##### Document section

# Stronger Quill Lock Handle



## Robert LaLonde (Nov 11, 2017)

I've got a small round column mill drill that I actually really like.  Its smaller than the RF30 I sold a while back, and it has its issues, but in other ways its quite good.  The spindle for example is much better than the spindle on the RF30.  It's definitely better than the spindle on any of my import drill presses.  I use it mostly as an XY drilling machine, and it drills really good holes as long as the bits are properly ground.  The other day I drilled some deep holes with an 1/8" aircraft bit for some 1/8" pins.  I expected them to come out over size.  I actually had to ream the holes for the pins to fit.

Yesterday I was modifying a linear bearing mounting block, and I just wanted to elongate the screw mounting holes.  Sure I have 4 CNC mills (in operation), but sometimes its just faster and easier to hack out a simple hack job on a manual machine.  This brings us to one of the machine's two major problems.  The quill lock takes a lot of force to lock the quill solid enough to not creep down when milling.  Especially slotting through.  I can do it just by hand, but I usually use a small box end wrench as a cheater bar.  With the cheater bar it doesn't seem to take that much force.  The relatively thin handle on the lever has bent a little over time.  I'd like to fix both of those issues.  Make a new locking bolt with a longer stouter handle.  Of course if the handle is to long it might get in the way, so I was thinking of a sliding handle like on a vise with a spring ball detent so I can slide the handle whichever way takes it away from the work after tightening up the quill.

I've got hot rolled and a little cold rolled 1018 on hand.  I'm getting ready to order a batch of 4140HT for a job, so I could add just about anything else to the order when I do.  I've got a couple ideas for this new bolt/handle in my head already, but I was curious how some of you guys would tackle the task at hand.  What materials would you use?  How would you design it? 

_FYI:  The machine's other problem is the lack of a fine feed.  I have a rainy day project in mind using a hand made worm gear and screw to remedy that issue, but that has nothing to do with the current project.  _


----------



## Robert LaLonde (Nov 11, 2017)

Here:


----------



## Robert LaLonde (Nov 12, 2017)

Give me enough tries I'll get it right eventually.  

P.S.  I was already using a washer, and had brushed never seize on the threads.  The blue paper towel was to protect the thread.  I was surprised it didn't chatter worse hanging from the locking band on a v-block hanging off the side of the vise like that.  

That odd v-block is one of my grandfather's tools.  I always stake a special joy in it when one of his tools is the way to get the job done.


----------

##########
##### Stored data

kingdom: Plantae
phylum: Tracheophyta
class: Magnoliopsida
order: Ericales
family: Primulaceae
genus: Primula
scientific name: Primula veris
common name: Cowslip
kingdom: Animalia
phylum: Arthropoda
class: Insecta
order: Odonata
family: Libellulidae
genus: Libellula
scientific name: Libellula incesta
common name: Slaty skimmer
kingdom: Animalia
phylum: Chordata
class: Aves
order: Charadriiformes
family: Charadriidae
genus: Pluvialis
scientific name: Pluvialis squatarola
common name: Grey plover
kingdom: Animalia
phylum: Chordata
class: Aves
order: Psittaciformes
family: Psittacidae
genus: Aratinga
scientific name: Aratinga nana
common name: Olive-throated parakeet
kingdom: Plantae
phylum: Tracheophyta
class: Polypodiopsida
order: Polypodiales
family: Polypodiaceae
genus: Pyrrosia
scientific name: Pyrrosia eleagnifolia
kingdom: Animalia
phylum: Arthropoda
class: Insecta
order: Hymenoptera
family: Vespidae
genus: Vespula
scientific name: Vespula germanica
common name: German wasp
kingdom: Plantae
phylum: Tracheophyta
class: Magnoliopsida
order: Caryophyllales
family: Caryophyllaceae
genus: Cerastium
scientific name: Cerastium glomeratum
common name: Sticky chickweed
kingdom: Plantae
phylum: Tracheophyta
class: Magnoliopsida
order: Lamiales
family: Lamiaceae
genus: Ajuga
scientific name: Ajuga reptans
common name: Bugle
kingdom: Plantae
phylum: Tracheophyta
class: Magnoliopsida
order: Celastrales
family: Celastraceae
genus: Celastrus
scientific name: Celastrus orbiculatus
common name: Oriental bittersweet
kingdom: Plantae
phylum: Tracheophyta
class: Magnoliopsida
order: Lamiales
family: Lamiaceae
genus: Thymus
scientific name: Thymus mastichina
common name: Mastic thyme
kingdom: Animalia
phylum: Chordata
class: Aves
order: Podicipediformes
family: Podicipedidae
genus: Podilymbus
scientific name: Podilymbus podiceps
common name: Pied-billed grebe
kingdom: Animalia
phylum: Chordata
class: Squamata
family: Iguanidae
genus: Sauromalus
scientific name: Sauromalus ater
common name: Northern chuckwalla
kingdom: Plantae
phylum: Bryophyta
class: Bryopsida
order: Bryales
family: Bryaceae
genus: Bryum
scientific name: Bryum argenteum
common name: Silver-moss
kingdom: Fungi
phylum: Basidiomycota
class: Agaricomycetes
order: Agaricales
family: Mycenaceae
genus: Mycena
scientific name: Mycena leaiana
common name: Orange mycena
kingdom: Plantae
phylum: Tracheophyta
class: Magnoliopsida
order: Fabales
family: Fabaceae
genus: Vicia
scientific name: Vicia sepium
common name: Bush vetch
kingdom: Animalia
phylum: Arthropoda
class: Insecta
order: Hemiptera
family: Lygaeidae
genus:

##########

Directions —
- 1) Print the part of the quill lock thread above from "I've got hot" to "you design it?".
- 2) Please condense the paragraph of the quill lock thread that begins "Yesterday I was modifying" into a short bulleted list that keeps its main facts.

Solution set —
- 1)
I've got hot rolled and a little cold rolled 1018 on hand.  I'm getting ready to order a batch of 4140HT for a job, so I could add just about anything else to the order when I do.  I've got a couple ideas for this new bolt/handle in my head already, but I was curious how some of you guys would tackle the task at hand.  What materials would you use?  How would you design it?

- 2)
- I was modifying a linear bearing mounting block to elongate its screw mounting holes. I used the manual machine because, even with 4 CNC mills in operation, a simple hack job is sometimes faster and easier that way.
- This exposed one of the machine's two major problems: the quill lock takes a lot of force to keep the quill from creeping down during milling, especially when slotting through.
- I can lock it by hand, but I usually use a small box end wrench as a cheater bar, which makes it take less force.
- The relatively thin lever handle has bent a little over time.
- My plan is a new locking bolt with a longer, stouter handle. To keep a long handle out of the way, it would slide like a vise handle, with a spring ball detent, so it can be moved away from the work after the quill is tightened.